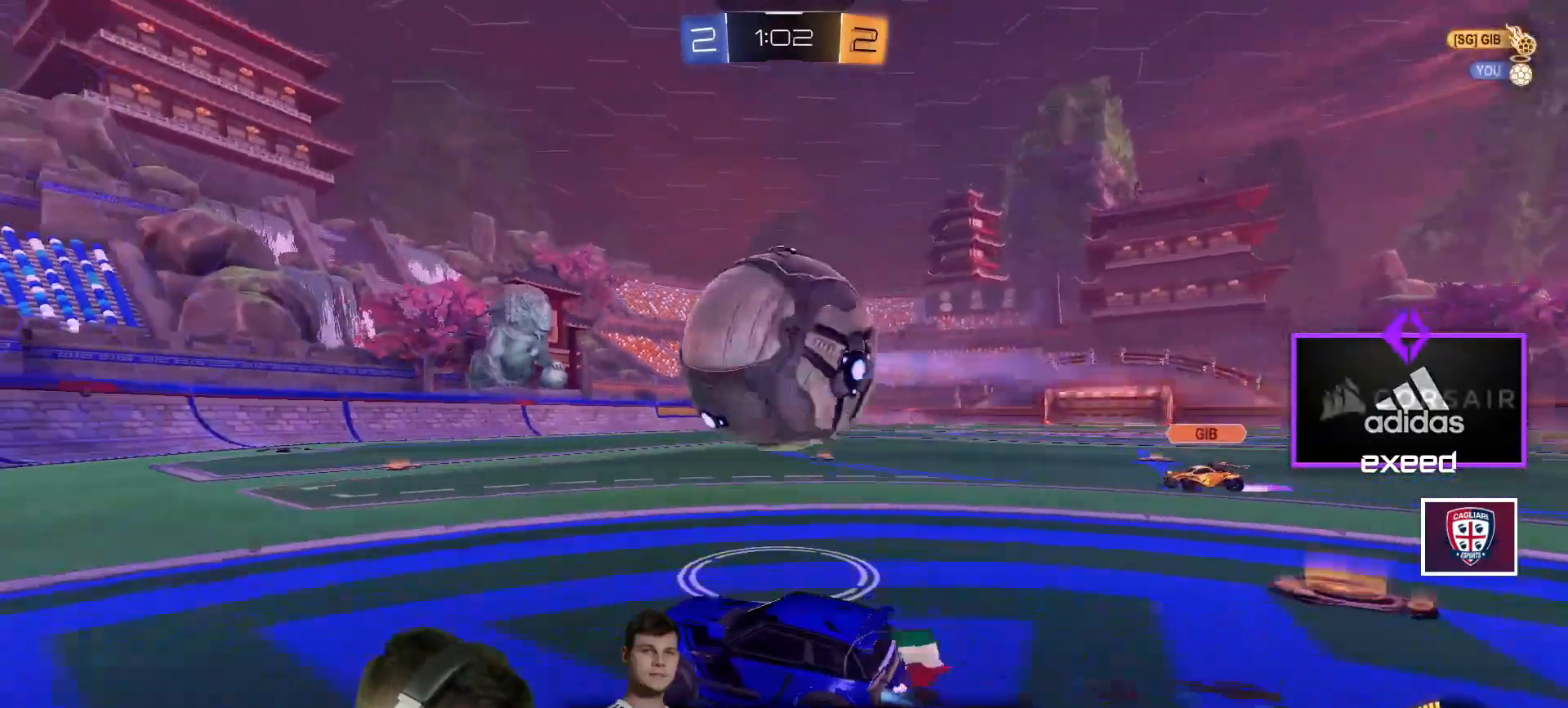
{"keys": ["d"], "mouse": [], "events": [[100, "mouse_left", "up"], [434, "w", "up"], [467, "d", "down"]]}
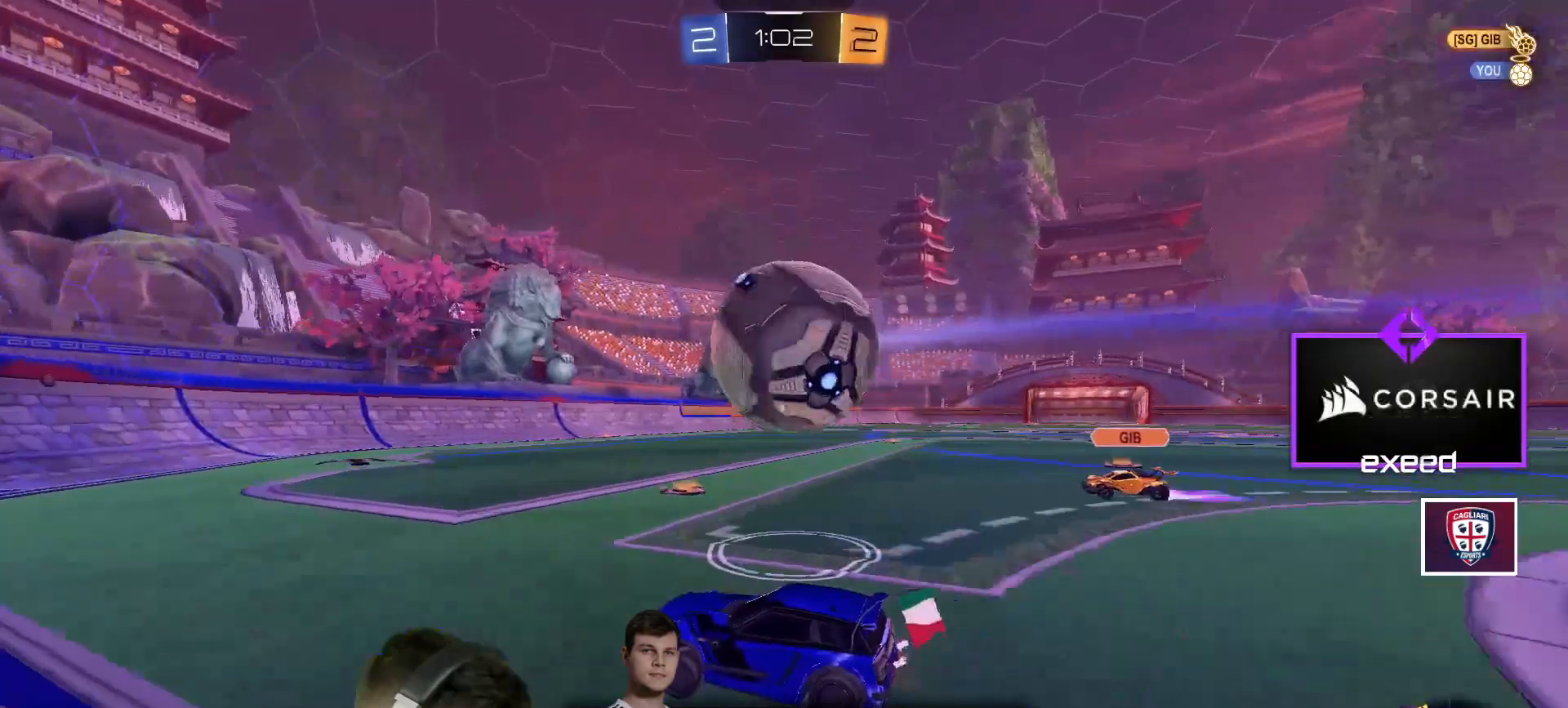
{"keys": ["w"], "mouse": ["left"], "events": [[67, "w", "down"], [167, "d", "up"], [200, "mouse_left", "down"], [400, "d", "down"], [500, "d", "up"]]}
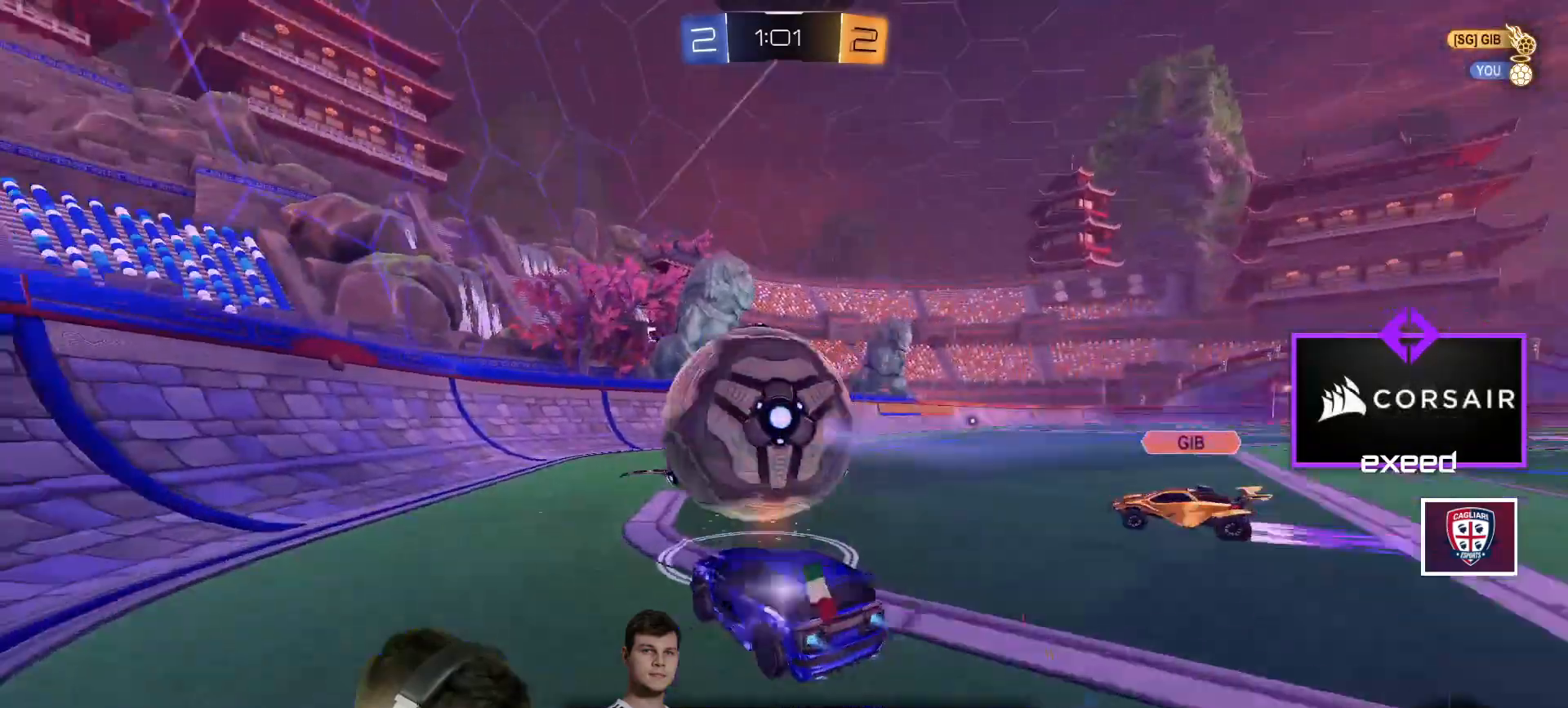
{"keys": ["w"], "mouse": [], "events": [[234, "a", "down"], [334, "a", "up"], [367, "mouse_left", "up"]]}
================
◆ **The problem**: The expected answer is the full listing above, transcribed exactly and without pictures.

◆ **Finished exercise**:
{"keys": ["d"], "mouse": [], "events": [[100, "mouse_left", "up"], [434, "w", "up"], [467, "d", "down"]]}
{"keys": ["w"], "mouse": ["left"], "events": [[67, "w", "down"], [167, "d", "up"], [200, "mouse_left", "down"], [400, "d", "down"], [500, "d", "up"]]}
{"keys": ["w"], "mouse": [], "events": [[234, "a", "down"], [334, "a", "up"], [367, "mouse_left", "up"]]}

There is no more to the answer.